New way of seeing–and storytelling
Many local romantic-comedy film romps keep their proceedings hectic, frenetically fun-filled and peopled by many loud and “colorful” supporting characters, all (hopefully) resulting in a sustained, heady high.
By that dizzy, ditzy yardstick, Sigrid Andrea Bernardo’s new film, “Kita Kita,” is a radical and even genre-threatening departure.
Writer-director Bernardo’s movie rigorously focuses mostly on its two leads—Alessandra de Rossi as a “temporarily blinded” OFW in Hokkaido, Japan, and Empoy Marquez as her nosy, nerdy kababayan, who initially turns her off with his intrusive and unwelcome interest in her, but eventually—saves her from herself!
Keeping the entire feature film interesting and involving with “just” its two protagonistic portrayals is a dauntingly tall order, but Bernardo pulls it off most of the time.
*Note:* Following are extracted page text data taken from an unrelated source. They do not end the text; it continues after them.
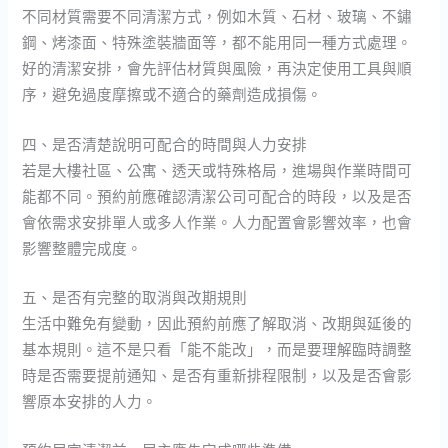
不同材質需要不同清潔方式，例如木質、石材、玻璃、不鏽
鋼、烤漆面、特殊塗裝牆面等，都不能用同一種方式處理。
好的清潔安排，會先評估材質與風險，再決定使用工具與順
序，避免過度摩擦或不適合的藥劑造成損傷。
四、是否清楚說明可配合的時間與人力安排
若是大樓社區、公寓、透天或特殊格局，進場與作業時間可
能都不同。預約前應確認清潔公司可配合的時段，以及是否
會依需求安排單人或多人作業。人力配置會影響效率，也會
影響整體完成度。
五、是否有完整的取消與改期規則
生活中難免有變動，因此預約前應了解取消、改期與延後的
基本規則。這不是只看「能不能改」，而是要理解臨時調整
時是否需要提前通知、是否有重新排程限制，以及是否會影
響原本安排的人力。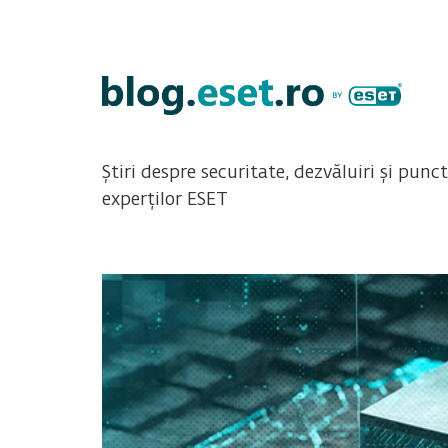
Știri despre securitate, dezvăluiri și punc
experților ESET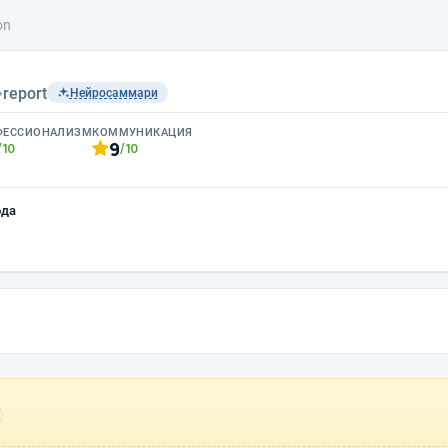
on
›
report
Нейросаммари
ФЕССИОНАЛИЗМ
КОММУНИКАЦИЯ
9
/10
/10
ода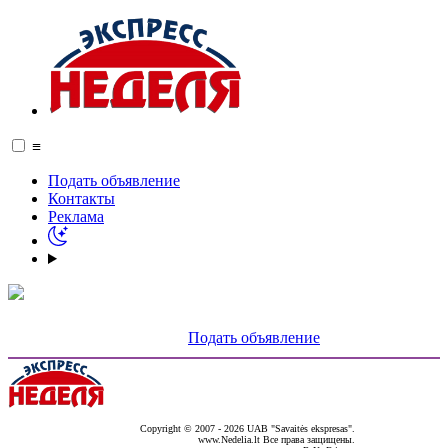
≡
Подать объявление
Контакты
Реклама
Подать объявление
Copyright © 2007 - 2026 UAB "Savaitės ekspresas".
www.Nedelia.lt Все права защищены.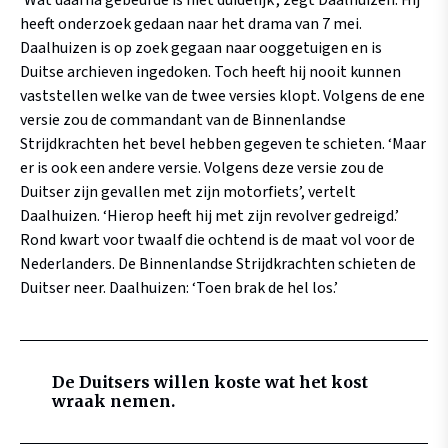
‘Wat daarna gebeurde is niet duidelijk’, zegt Daalhuizen. Hij
heeft onderzoek gedaan naar het drama van 7 mei.
Daalhuizen is op zoek gegaan naar ooggetuigen en is
Duitse archieven ingedoken. Toch heeft hij nooit kunnen
vaststellen welke van de twee versies klopt. Volgens de ene
versie zou de commandant van de Binnenlandse
Strijdkrachten het bevel hebben gegeven te schieten. ‘Maar
er is ook een andere versie. Volgens deze versie zou de
Duitser zijn gevallen met zijn motorfiets’, vertelt
Daalhuizen. ‘Hierop heeft hij met zijn revolver gedreigd.’
Rond kwart voor twaalf die ochtend is de maat vol voor de
Nederlanders. De Binnenlandse Strijdkrachten schieten de
Duitser neer. Daalhuizen: ‘Toen brak de hel los.’
De Duitsers willen koste wat het kost
wraak nemen.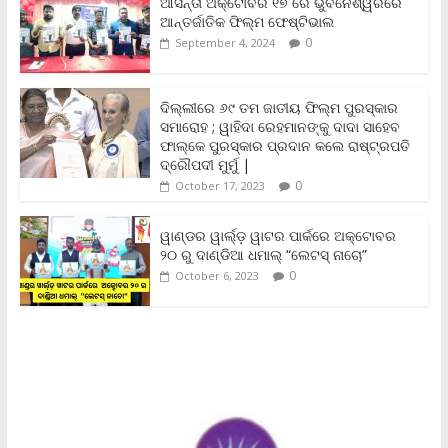
b
t
l
s
L
t
e
ଆସନ୍ତା ଅକ୍ଟୋବର ୧୭ ରେ ଭୁବନେଶ୍ୱରରେ
o
e
A
i
F
ଆନ୍ତର୍ଜାତିକ ଫିଲ୍ମ ଫେଷ୍ଟିଭାଲ
o
r
p
n
r
0
September 4, 2024
k
p
k
i
e
n
ଦିଲ୍ଲୀରେ ୬୯ ତମ ଜାତୀୟ ଫିଲ୍ମ ପୁରସ୍କାର
d
ସମାରୋହ ; ୱାହିଦା ରେହମାନଙ୍କୁ ଦାଦା ସାହେବ
l
y
ଫାଲ୍‌କେ ପୁରସ୍କାର ପ୍ରଦାନ କଲେ ରାଷ୍ଟ୍ରପତି
ଦ୍ରୌପଦୀ ମୁର୍ମୁ |
0
October 17, 2023
ୱାଣ୍ଡର ୱାର୍ଲ୍‌ଡ଼ ୱାଟର ପାର୍କରେ ଅକ୍ଟୋବର
୨୦ ରୁ ଦାଣ୍ଡିଆ ଧମାଲ୍ “ଲେଟସ୍ ନାଚୋ”
0
October 6, 2023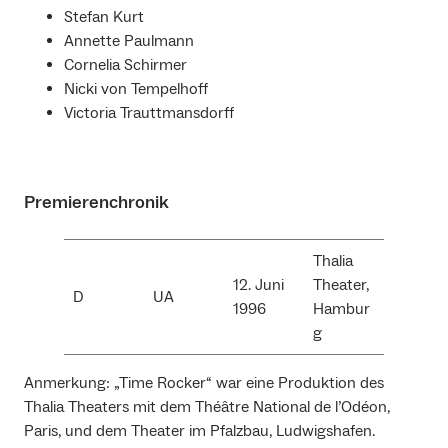
Stefan Kurt
Annette Paulmann
Cornelia Schirmer
Nicki von Tempelhoff
Victoria Trauttmansdorff
Premierenchronik
Thalia
12. Juni
Theater,
D
UA
1996
Hambur
g
Anmerkung: „Time Rocker“ war eine Produktion des
Thalia Theaters mit dem Théâtre National de l’Odéon,
Paris, und dem Theater im Pfalzbau, Ludwigshafen.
She’s savvily chosen two gifted players who surprisingly “click” despite their all too obvious disparities.
This is more than just “screen chemistry” at work, it’s veritably “thespic nuclear fission”—and fusion—in full, inspired and amazing display!
Even better, De Rossi and Marquez do it without acting up a giddy, hectic, comedic storm, evincing the thespic confidence to trust the script and the storytelling to do the “pushing” for them.
On the debit side, the film’s first half feels a little “isolated” and isolating, because it lacks sufficient “backstory” to clue us in on what makes these two idiosyncratic people tick.
But, it’s soon revealed that the lack of context is intended because the movie’s second half is the explicatory backstory we’ve been looking for.
It turns out that the two “accidental friends and lovers” confluence is no accident at all! More, we cannot say, so it’s for viewers to find out for themselves (no spoilers here).
To be sure, this “mystery belatedly explained” format could strike some people as too artsy or intentionally “set up” to be organically involving. Indeed, some of its “explications” are too pat to feel natural.
For our part, however, we find, as the second half “enlighteningly” unfolds, that we’re willing to “take” the occasional artsiness and thematic “semaphoring” as minor distractions.
In our view, the filmmaker’s daring and even risky format-tweaking gambits are significant efforts to liberate the loud and ditzy rom-com movie genre from some of its off-putting “requirements,” which are actually its limitations.
Yes, some revelations are too neatly explicated “after the fact” to make the protagonists’ unusual relationship “logical” and even “fated,” but the risk has been worth it.
De Rossi is a proven talent, but “Kita Kita” is still a career-enhancing feather in her cap because it underscores her versatility.
But, the big revelation here is the heretofore underutilized Marquez, who’s finally given a significant lead role to “force” him to come out of his comedic shell.
Yes, he sometimes overplays his whimsical, hangdog, “Chaplinesque waif” card, but he shows that he’s got other things going for him—like being able to carry a scene without “playing it funny” at all.
That separates the true exponent of the “tragicomedy of life” from all the “silly slapstickers” out there, and gives Empoy Marquez’s heretofore “urong-sulong” career—a new lease on stellar life!